On the way out the door, Greg turned to me. ‘You look pretty cool wearing that tea towel,’ he said. ‘Even if you’re freaky.’
‘Have you got your keys,’ I asked, ‘just in case?’ He touched his pocket, turned to go, then paused on the doorstep.
‘Dad,’ he said, ‘do you think Jass will be okay?’
‘I know that everything that can be done is being done, Reg,’ I said, using his old nickname. He nodded.
‘Do you think I can go and see her?’
‘As soon as she can have visitors, I’ll take you.’ His face didn’t change from its expression of concern. ‘We just have to wait, Greg. And hope.’

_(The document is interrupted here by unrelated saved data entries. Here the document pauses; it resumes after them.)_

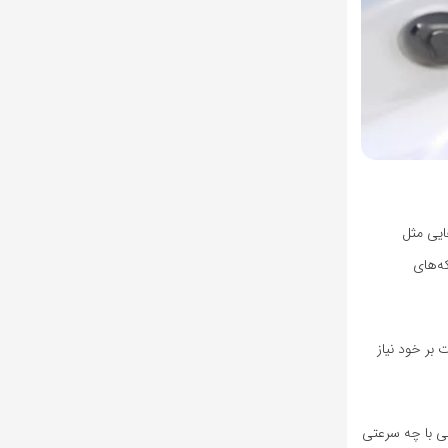
ت‌هایی مثل
هرتزی EnCodec استفاده کرده تا تکه‌های
نمایی معنایی با قابلیت نظارت بر خود نیاز
صنوعی با چه سرعتی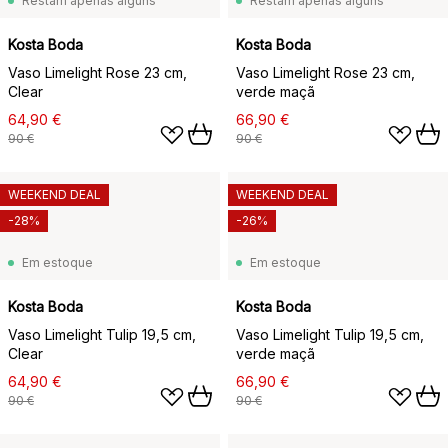
Restam apenas alguns
Restam apenas alguns
Kosta Boda
Kosta Boda
Vaso Limelight Rose 23 cm,
Vaso Limelight Rose 23 cm,
Clear
verde maçã
64,90 €
66,90 €
90 €
90 €
WEEKEND DEAL
WEEKEND DEAL
-28%
-26%
Em estoque
Em estoque
Kosta Boda
Kosta Boda
Vaso Limelight Tulip 19,5 cm,
Vaso Limelight Tulip 19,5 cm,
Clear
verde maçã
64,90 €
66,90 €
90 €
90 €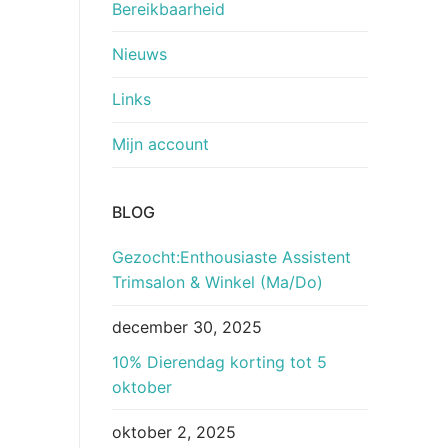
Bereikbaarheid
Nieuws
Links
Mijn account
BLOG
Gezocht:Enthousiaste Assistent
Trimsalon & Winkel (Ma/Do)
december 30, 2025
10% Dierendag korting tot 5
oktober
oktober 2, 2025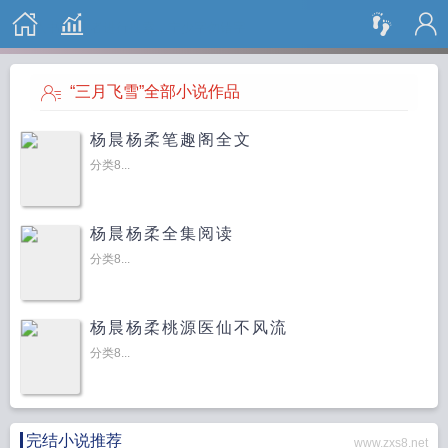
搜 索
“三月飞雪”全部小说作品
杨晨杨柔笔趣阁全文
分类8...
杨晨杨柔全集阅读
分类8...
杨晨杨柔桃源医仙不风流
分类8...
完结小说推荐
www.zxs8.net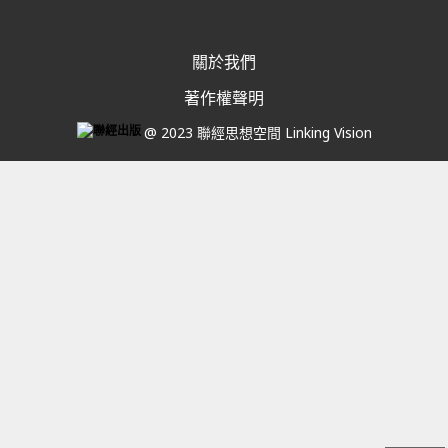
關於我們
著作權聲明
@ 2023 聯經思想空間 Linking Vision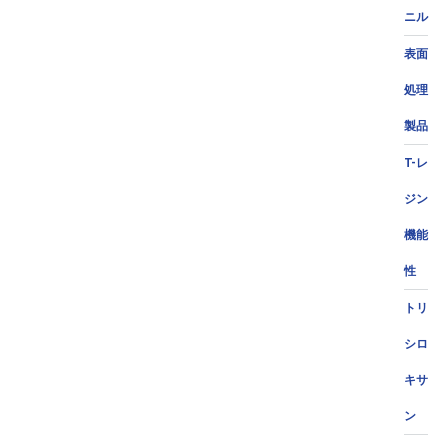
ニル
表面
処理
製品
T-レ
ジン
機能
性
トリ
シロ
キサ
ン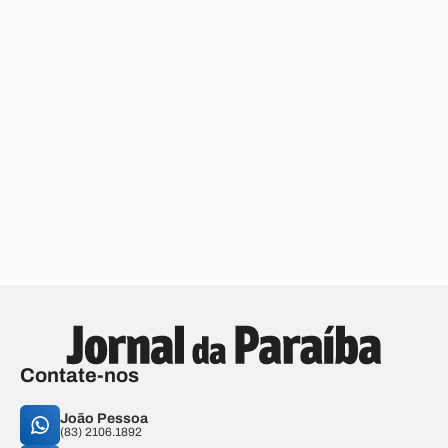
Contate-nos
João Pessoa
(83) 2106.1892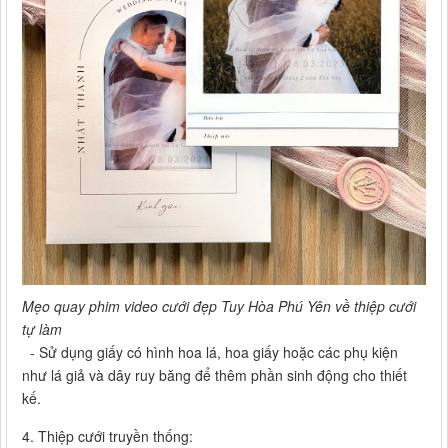
Mẹo quay phim video cưới đẹp Tuy Hòa Phú Yên về thiệp cưới
tự làm
- Sử dụng giấy có hình hoa lá, hoa giấy hoặc các phụ kiện
như lá giả và dây ruy băng để thêm phần sinh động cho thiết
kế.
4. Thiệp cưới truyền thống: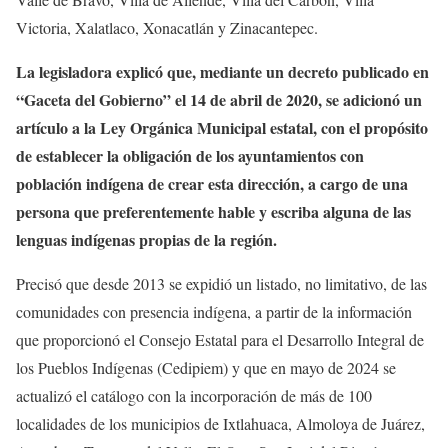
Victoria, Xalatlaco, Xonacatlán y Zinacantepec.
La legisladora explicó que, mediante un decreto publicado en
“Gaceta del Gobierno” el 14 de abril de 2020, se adicionó un
artículo a la Ley Orgánica Municipal estatal, con el propósito
de establecer la obligación de los ayuntamientos con
población indígena de crear esta dirección, a cargo de una
persona que preferentemente hable y escriba alguna de las
lenguas indígenas propias de la región.
Precisó que desde 2013 se expidió un listado, no limitativo, de las
comunidades con presencia indígena, a partir de la información
que proporcionó el Consejo Estatal para el Desarrollo Integral de
los Pueblos Indígenas (Cedipiem) y que en mayo de 2024 se
actualizó el catálogo con la incorporación de más de 100
localidades de los municipios de Ixtlahuaca, Almoloya de Juárez,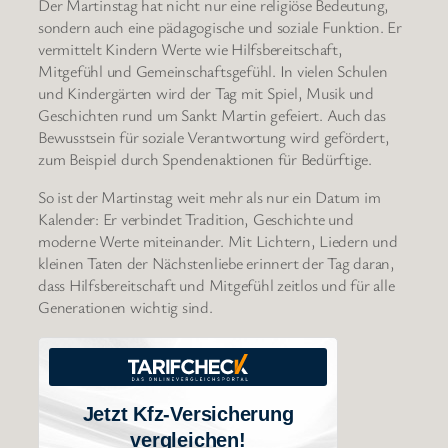
Der Martinstag hat nicht nur eine religiöse Bedeutung,
sondern auch eine pädagogische und soziale Funktion. Er
vermittelt Kindern Werte wie Hilfsbereitschaft,
Mitgefühl und Gemeinschaftsgefühl. In vielen Schulen
und Kindergärten wird der Tag mit Spiel, Musik und
Geschichten rund um Sankt Martin gefeiert. Auch das
Bewusstsein für soziale Verantwortung wird gefördert,
zum Beispiel durch Spendenaktionen für Bedürftige.
So ist der Martinstag weit mehr als nur ein Datum im
Kalender: Er verbindet Tradition, Geschichte und
moderne Werte miteinander. Mit Lichtern, Liedern und
kleinen Taten der Nächstenliebe erinnert der Tag daran,
dass Hilfsbereitschaft und Mitgefühl zeitlos und für alle
Generationen wichtig sind.
Jetzt Kfz-Versicherung
vergleichen!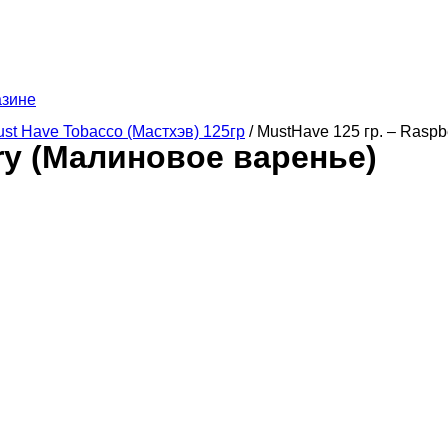
азине
st Have Tobacco (Мастхэв) 125гр
/ MustHave 125 гр. – Rasp
rry (Малиновое варенье)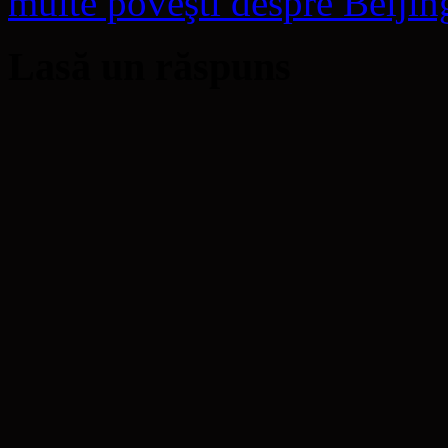
multe poveşti despre Beijin
Lasă un răspuns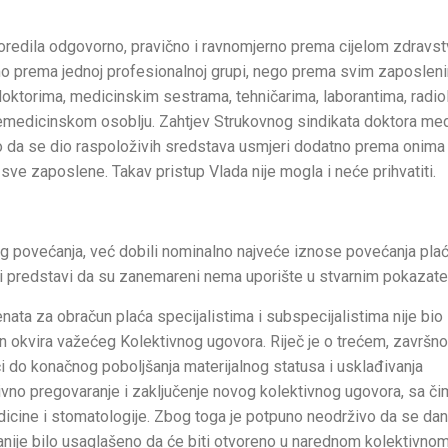
oredila odgovorno, pravično i ravnomjerno prema cijelom zdrav
mo prema jednoj profesionalnoj grupi, nego prema svim zaposlen
oktorima, medicinskim sestrama, tehničarima, laborantima, radi
medicinskom osoblju. Zahtjev Strukovnog sindikata doktora med
o da se dio raspoloživih sredstava usmjeri dodatno prema onima 
sve zaposlene. Takav pristup Vlada nije mogla i neće prihvatiti.
og povećanja, već dobili nominalno najveće iznose povećanja plać
ti predstavi da su zanemareni nema uporište u stvarnim pokazatel
enata za obračun plaća specijalistima i subspecijalistima nije bio
an okvira važećeg Kolektivnog ugovora. Riječ je o trećem, završn
ći do konačnog poboljšanja materijalnog statusa i usklađivanja
ktivno pregovaranje i zaključenje novog kolektivnog ugovora, sa či
edicine i stomatologije. Zbog toga je potpuno neodrživo da se da
ranije bilo usaglašeno da će biti otvoreno u narednom kolektivno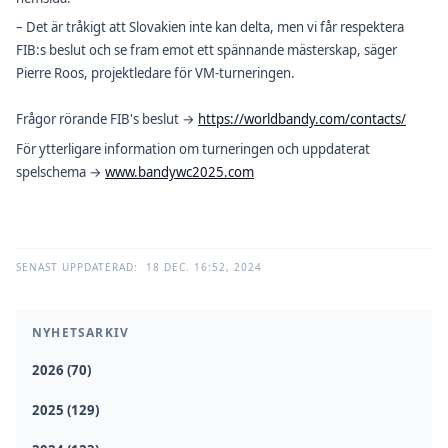
– Det är tråkigt att Slovakien inte kan delta, men vi får respektera
FIB:s beslut och se fram emot ett spännande mästerskap, säger
Pierre Roos, projektledare för VM-turneringen.
Frågor rörande FIB's beslut →
https://worldbandy.com/contacts/
För ytterligare information om turneringen och uppdaterat
spelschema →
www.bandywc2025.com
SENAST UPPDATERAD:
18 DEC. 16:52, 2024
NYHETSARKIV
2026 (70)
2025 (129)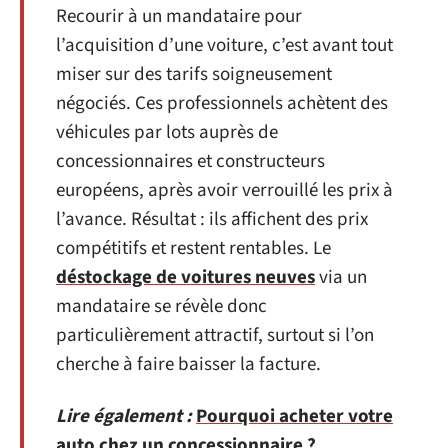
Recourir à un mandataire pour
l’acquisition d’une voiture, c’est avant tout
miser sur des tarifs soigneusement
négociés. Ces professionnels achètent des
véhicules par lots auprès de
concessionnaires et constructeurs
européens, après avoir verrouillé les prix à
l’avance. Résultat : ils affichent des prix
compétitifs et restent rentables. Le
déstockage de voitures neuves
via un
mandataire se révèle donc
particulièrement attractif, surtout si l’on
cherche à faire baisser la facture.
Lire également :
Pourquoi acheter votre
auto chez un concessionnaire ?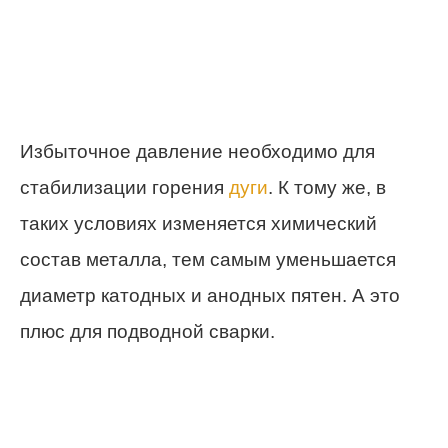
Избыточное давление необходимо для
стабилизации горения
дуги
. К тому же, в
таких условиях изменяется химический
состав металла, тем самым уменьшается
диаметр катодных и анодных пятен. А это
плюс для подводной сварки.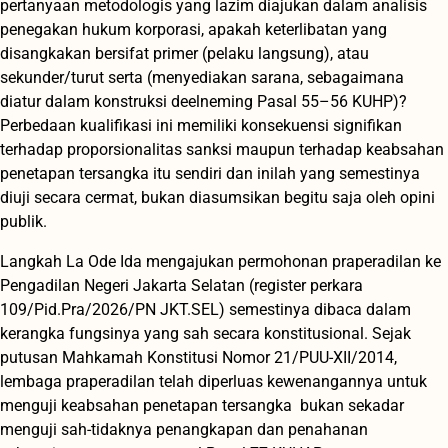
pertanyaan metodologis yang lazim diajukan dalam analisis
penegakan hukum korporasi, apakah keterlibatan yang
disangkakan bersifat primer (pelaku langsung), atau
sekunder/turut serta (menyediakan sarana, sebagaimana
diatur dalam konstruksi deelneming Pasal 55–56 KUHP)?
Perbedaan kualifikasi ini memiliki konsekuensi signifikan
terhadap proporsionalitas sanksi maupun terhadap keabsahan
penetapan tersangka itu sendiri dan inilah yang semestinya
diuji secara cermat, bukan diasumsikan begitu saja oleh opini
publik.
Langkah La Ode Ida mengajukan permohonan praperadilan ke
Pengadilan Negeri Jakarta Selatan (register perkara
109/Pid.Pra/2026/PN JKT.SEL) semestinya dibaca dalam
kerangka fungsinya yang sah secara konstitusional. Sejak
putusan Mahkamah Konstitusi Nomor 21/PUU-XII/2014,
lembaga praperadilan telah diperluas kewenangannya untuk
menguji keabsahan penetapan tersangka bukan sekadar
menguji sah-tidaknya penangkapan dan penahanan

A long time ago, some kind policeman had said almost the same words to me and I shivered at this merging of memory and reality. Greg waved and was gone to catch the bus but I was still back at my childhood house with my father, drawn out of his shed because of this terrible, unthinkable thing that had happened, as we sat opposite each other on the old velvet lounge and the two detectives spoke to us. I tried to remember where my mother had been, but could find no memory of her at that time. ‘We just have to wait,’ said the older detective. ‘And hope.’